#### Work request:
Reproduce the records without their pictures, keeping every word as it is.

───── Provided data ─────

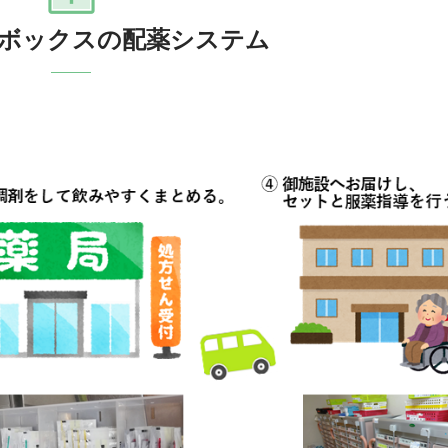
ボックスの配薬システム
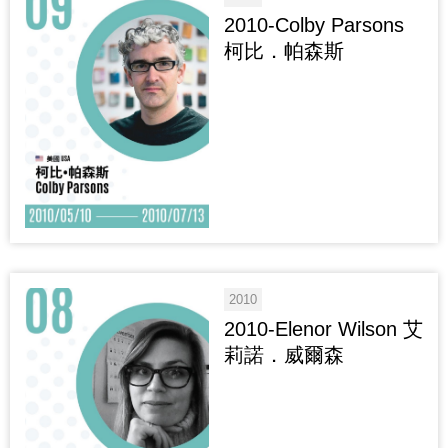
2010-Colby Parsons
柯比．帕森斯
2010
2010-Elenor Wilson 艾
莉諾．威爾森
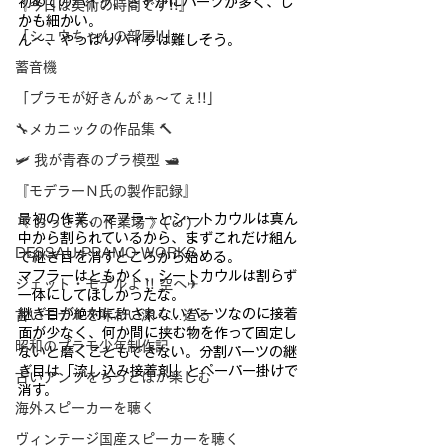
初めてのバイク、さすがにパーツが多く、し
『今日は美術の時間です!!』
かも細かい。
「シュウちゃんの部屋!!」
ん～、や
っぱりバイクは難しそう。
蓄音機
「プラモが好きんがぁ～てぇ!!」
🔧メカニックの作品集 🔨
🛩 我が青春のプラ模型 🛥
『モデラーＮ氏の製作記録』
最初の作業、マフラーとシートカウルは真ん
《 おっさんの作業場 》('ω')ノ
中から割られているか
ら、まずこれだけ組ん
DESSAU PRAMO WORKS
で継ぎ目を消すところから始める。
マフラー
はともかく、シートカウルは割らず
ジェット・モデルよ !! 空へ✈
一体にしてほしかったな。
継ぎ
目が絶対に許されないパーツなのに接着
古いモデルを味わい深く…造る
面が少なく、何か間に挟む
物を作って固定し
昭和のプラモ少年制作記
ないと磨くこともできない。分割パーツの継
ぎ目
は「流し込み接着剤」とペーパー掛けで
古いアンプをちっとばか楽しむ
消す。
海外スピーカーを聴く
ヴィンテージ国産スピーカーを聴く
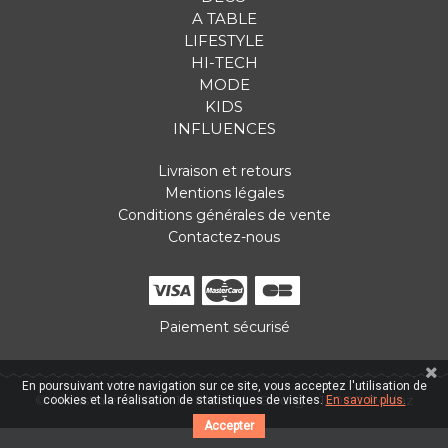
A TABLE
LIFESTYLE
HI-TECH
MODE
KIDS
INFLUENCES
Livraison et retours
Mentions légales
Conditions générales de vente
Contactez-nous
Paiement sécurisé
En poursuivant votre navigation sur ce site, vous acceptez l'utilisation de
© Hous'talet 2026
14 Place du Bourg
12000 Rodez
cookies et la réalisation de statistiques de visites.
En savoir plus.
Accepter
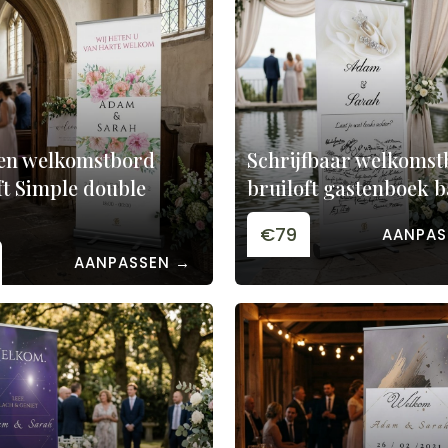
en welkomstbord
Schrijfbaar welkomst
ft Simple double
bruiloft gastenboek 
€79
AANPAS
AANPASSEN →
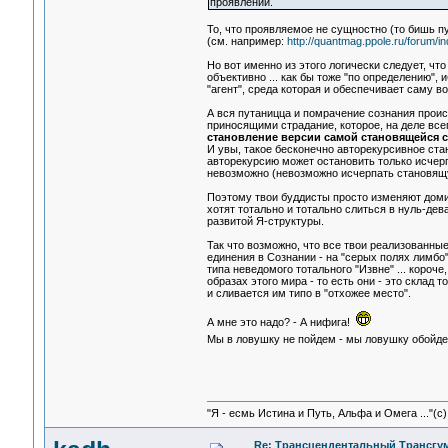
проявлений.
То, что проявляемое не сущностно (то бишь пу
(см. например:
http://quantmag.ppole.ru/forum
Но вот именно из этого логически следует, ч
объективно ... как бы тоже "по определению", 
"агент", среда которая и обеспечивает саму в
А вся путаницца и помрачение сознания проис
приносящими страдание, которое, на деле вс
становление версии самой становящейся 
И увы, такое бесконечно авторекурсивное ст
авторекурсию может остановить только исчерп
невозможно (невозможно исчерпать становящу
Поэтому твои буддисты просто изменяют доми
хотят тотально и тотально слиться в нуль-дев
развитой Я-структуры.
Так что возможно, что все твои реализованны
единения в Сознании - на "серых полях лимбо"
типа неведомого тотального "Извне" ... коро
образах этого мира - то есть они - это склад 
и сливается им типо в "отхожее место".
А мне это надо? - А нифига!
Мы в ловушку не пойдем - мы ловушку обойд
"Я - есмь Истина и Путь, Альфа и Омега ..."(с)
Re: Трансцендентальный Трансгу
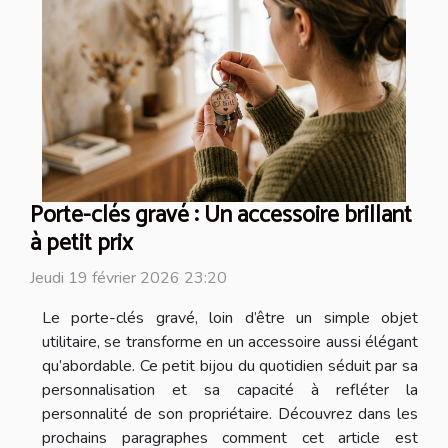
Porte-clés gravé : Un accessoire brillant
à petit prix
Jeudi 19 février 2026 23:20
Le porte-clés gravé, loin d’être un simple objet
utilitaire, se transforme en un accessoire aussi élégant
qu’abordable. Ce petit bijou du quotidien séduit par sa
personnalisation et sa capacité à refléter la
personnalité de son propriétaire. Découvrez dans les
prochains paragraphes comment cet article est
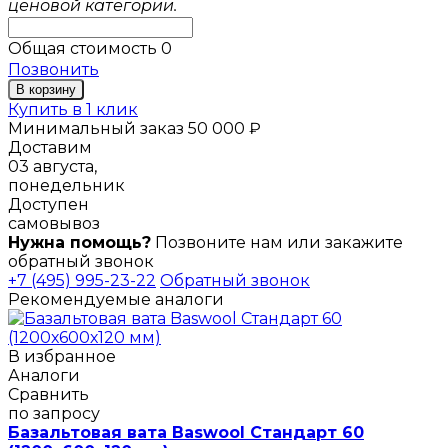
ценовой категории.
Общая стоимость
0
Позвонить
В корзину
Купить в 1 клик
Минимальный заказ 50 000 ₽
Доставим
03 августа,
понедельник
Доступен
самовывоз
Нужна помощь?
Позвоните нам или закажите
обратный звонок
+7 (495) 995-23-22
Обратный звонок
Рекомендуемые аналоги
В избранное
Аналоги
Сравнить
по запросу
Базальтовая вата Baswool Стандарт 60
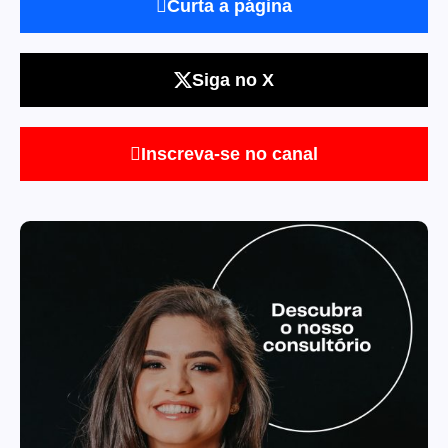
Curta a página
Siga no X
Inscreva-se no canal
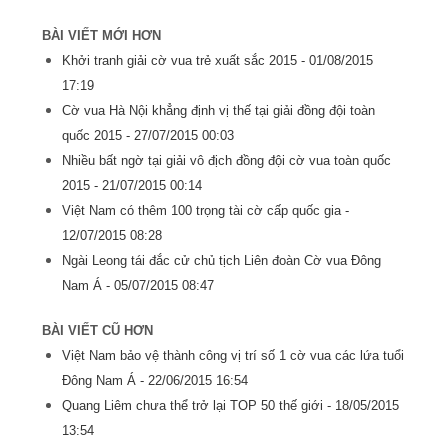
BÀI VIẾT MỚI HƠN
Khởi tranh giải cờ vua trẻ xuất sắc 2015 -
01/08/2015
17:19
Cờ vua Hà Nội khẳng định vị thế tại giải đồng đội toàn
quốc 2015 -
27/07/2015 00:03
Nhiều bất ngờ tại giải vô địch đồng đội cờ vua toàn quốc
2015 -
21/07/2015 00:14
Việt Nam có thêm 100 trọng tài cờ cấp quốc gia -
12/07/2015 08:28
Ngài Leong tái đắc cử chủ tịch Liên đoàn Cờ vua Đông
Nam Á -
05/07/2015 08:47
BÀI VIẾT CŨ HƠN
Việt Nam bảo vệ thành công vị trí số 1 cờ vua các lứa tuổi
Đông Nam Á -
22/06/2015 16:54
Quang Liêm chưa thể trở lại TOP 50 thế giới -
18/05/2015
13:54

─────

#### Result of the exercise:
ボックスの配薬システム
2010-Colby Parsons
柯比．帕森斯
2010
2010-Elenor Wilson 艾
莉諾．威爾森
初めてのバイク、さすがにパーツが多く、し
『今日は美術の時間です!!』
かも細かい。
「シュウちゃんの部屋!!」
ん～、や
っぱりバイクは難しそう。
蓄音機
「プラモが好きんがぁ～てぇ!!」
🔧メカニックの作品集 🔨
🛩 我が青春のプラ模型 🛥
『モデラーＮ氏の製作記録』
最初の作業、マフラーとシートカウルは真ん
《 おっさんの作業場 》('ω')ノ
中から割られているか
ら、まずこれだけ組ん
DESSAU PRAMO WORKS
で継ぎ目を消すところから始める。
マフラー
はともかく、シートカウルは割らず
ジェット・モデルよ !! 空へ✈
一体にしてほしかったな。
継ぎ
目が絶対に許されないパーツなのに接着
古いモデルを味わい深く…造る
面が少なく、何か間に挟む
物を作って固定し
昭和のプラモ少年制作記
ないと磨くこともできない。分割パーツの継
ぎ目
は「流し込み接着剤」とペーパー掛けで
古いアンプをちっとばか楽しむ
消す。
海外スピーカーを聴く
ヴィンテージ国産スピーカーを聴く
A TABLE
LIFESTYLE
HI-TECH
MODE
KIDS
INFLUENCES
Livraison et retours
Mentions légales
Conditions générales de vente
Contactez-nous
Paiement sécurisé
En poursuivant votre navigation sur ce site, vous acceptez l'utilisation de
© Hous'talet 2026
14 Place du Bourg
12000 Rodez
cookies et la réalisation de statistiques de visites.
En savoir plus.
Accepter
en welkomstbord
Schrijfbaar welkomst
ft Simple double
bruiloft gastenboek 
€79
AANPAS
AANPASSEN →
проявлений.
То, что проявляемое не сущностно (то бишь пу
(см. например:
http://quantmag.ppole.ru/forum
Но вот именно из этого логически следует, ч
объективно ... как бы тоже "по определению", 
"агент", среда которая и обеспечивает саму в
А вся путаницца и помрачение сознания проис
приносящими страдание, которое, на деле вс
становление версии самой становящейся 
И увы, такое бесконечно авторекурсивное ст
авторекурсию может остановить только исчерп
невозможно (невозможно исчерпать становящу
Поэтому твои буддисты просто изменяют доми
хотят тотально и тотально слиться в нуль-дев
развитой Я-структуры.
Так что возможно, что все твои реализованны
единения в Сознании - на "серых полях лимбо"
типа неведомого тотального "Извне" ... коро
образах этого мира - то есть они - это склад 
и сливается им типо в "отхожее место".
А мне это надо? - А нифига!
Мы в ловушку не пойдем - мы ловушку обойд
"Я - есмь Истина и Путь, Альфа и Омега ..."(с)
Re: Трансцендентальный Трансгу
Porte-clés gravé : Un accessoire brillant
à petit prix
Jeudi 19 février 2026 23:20
Le porte-clés gravé, loin d’être un simple objet
utilitaire, se transforme en un accessoire aussi élégant
qu’abordable. Ce petit bijou du quotidien séduit par sa
personnalisation et sa capacité à refléter la
personnalité de son propriétaire. Découvrez dans les
prochains paragraphes comment cet article est
ценовой категории.
Общая стоимость
0
Позвонить
В корзину
Купить в 1 клик
Минимальный заказ 50 000 ₽
Доставим
03 августа,
понедельник
Доступен
самовывоз
Нужна помощь?
Позвоните нам или закажите
обратный звонок
+7 (495) 995-23-22
Обратный звонок
Рекомендуемые аналоги
В избранное
Аналоги
Сравнить
по запросу
Базальтовая вата Baswool Стандарт 60
Curta a página
Siga no X
Inscreva-se no canal
BÀI VIẾT MỚI HƠN
Khởi tranh giải cờ vua trẻ xuất sắc 2015 -
01/08/2015
17:19
Cờ vua Hà Nội khẳng định vị thế tại giải đồng đội toàn
quốc 2015 -
27/07/2015 00:03
Nhiều bất ngờ tại giải vô địch đồng đội cờ vua toàn quốc
2015 -
21/07/2015 00:14
Việt Nam có thêm 100 trọng tài cờ cấp quốc gia -
12/07/2015 08:28
Ngài Leong tái đắc cử chủ tịch Liên đoàn Cờ vua Đông
Nam Á -
05/07/2015 08:47
BÀI VIẾT CŨ HƠN
Việt Nam bảo vệ thành công vị trí số 1 cờ vua các lứa tuổi
Đông Nam Á -
22/06/2015 16:54
Quang Liêm chưa thể trở lại TOP 50 thế giới -
18/05/2015
13:54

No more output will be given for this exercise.